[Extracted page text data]
↓↓↓

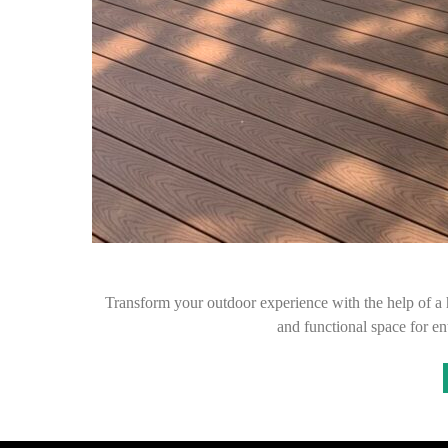
Transform your outdoor experience with the help of a h
and functional space for en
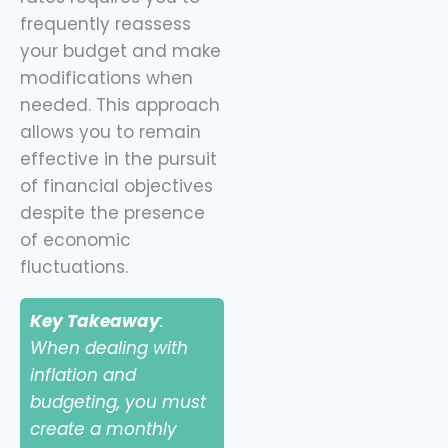
frequently reassess
your budget and make
modifications when
needed. This approach
allows you to remain
effective in the pursuit
of financial objectives
despite the presence
of economic
fluctuations.
Key Takeaway
:
When dealing with
inflation and
budgeting, you must
create a monthly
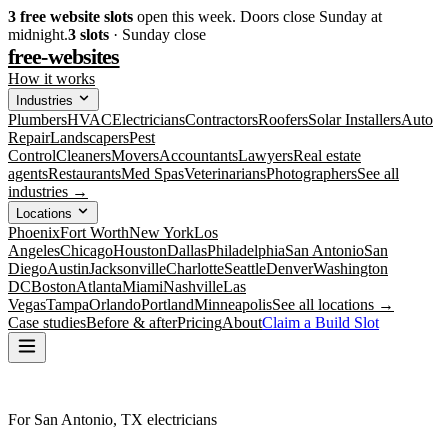
3
free website slots
open this week. Doors close Sunday at
midnight.
3
slots
· Sunday close
free-websites
How it works
Industries
Plumbers
HVAC
Electricians
Contractors
Roofers
Solar Installers
Auto
Repair
Landscapers
Pest
Control
Cleaners
Movers
Accountants
Lawyers
Real estate
agents
Restaurants
Med Spas
Veterinarians
Photographers
See all
industries →
Locations
Phoenix
Fort Worth
New York
Los
Angeles
Chicago
Houston
Dallas
Philadelphia
San Antonio
San
Diego
Austin
Jacksonville
Charlotte
Seattle
Denver
Washington
DC
Boston
Atlanta
Miami
Nashville
Las
Vegas
Tampa
Orlando
Portland
Minneapolis
See all locations →
Case studies
Before & after
Pricing
About
Claim a Build Slot
For San Antonio, TX electricians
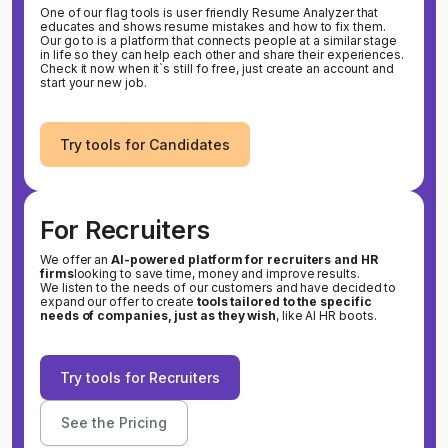
One of our flag tools is user friendly Resume Analyzer that
educates and shows resume mistakes and how to fix them.
Our go to is a platform that connects people at a similar stage
in life so they can help each other and share their experiences.
Check it now when it`s still fo free, just create an account and
start your new job.
Try tools for Candidates
For Recruiters
We offer an
AI-powered platform for recruiters and HR
firms
looking to save time, money and improve results.
We listen to the needs of our customers and have decided to
expand our offer to create
tools tailored to the specific
needs of companies, just as they wish
, like AI HR boots.
Try tools for Recruiters
See the Pricing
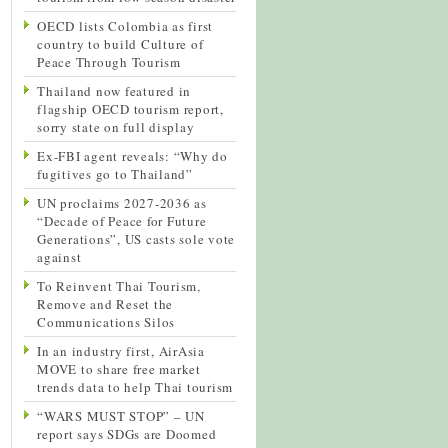
OECD lists Colombia as first
country to build Culture of
Peace Through Tourism
Thailand now featured in
flagship OECD tourism report,
sorry state on full display
Ex-FBI agent reveals: “Why do
fugitives go to Thailand”
UN proclaims 2027-2036 as
“Decade of Peace for Future
Generations”, US casts sole vote
against
To Reinvent Thai Tourism,
Remove and Reset the
Communications Silos
In an industry first, AirAsia
MOVE to share free market
trends data to help Thai tourism
“WARS MUST STOP” – UN
report says SDGs are Doomed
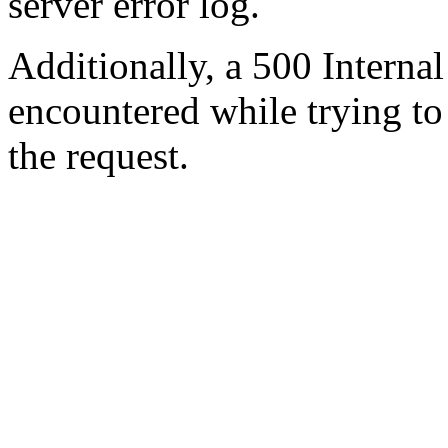
server error log.
Additionally, a 500 Internal
encountered while trying t
the request.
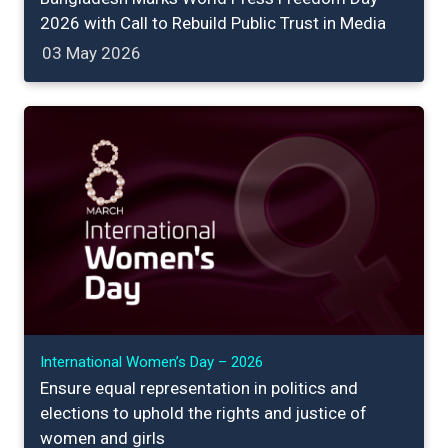
2026 with Call to Rebuild Public Trust in Media
03 May 2026
International Women’s Day – 2026
Ensure equal representation in politics and
elections to uphold the rights and justice of
women and girls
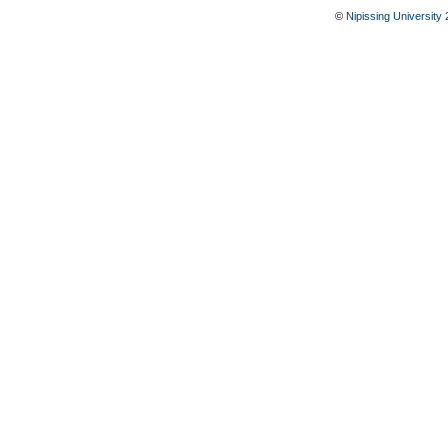
©
Nipissing University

↑↑↑

▶ Exercise:
Can you rewrite the lines of the data starting with the line with "OECD lists Colombia as first" and going on through the line with "Communications Silos", putting "Barriers" in place of "Silos" and keeping everything else unchanged?

▶ Written response:
OECD lists Colombia as first
country to build Culture of
Peace Through Tourism
Thailand now featured in
flagship OECD tourism report,
sorry state on full display
Ex-FBI agent reveals: “Why do
fugitives go to Thailand”
UN proclaims 2027-2036 as
“Decade of Peace for Future
Generations”, US casts sole vote
against
To Reinvent Thai Tourism,
Remove and Reset the
Communications Barriers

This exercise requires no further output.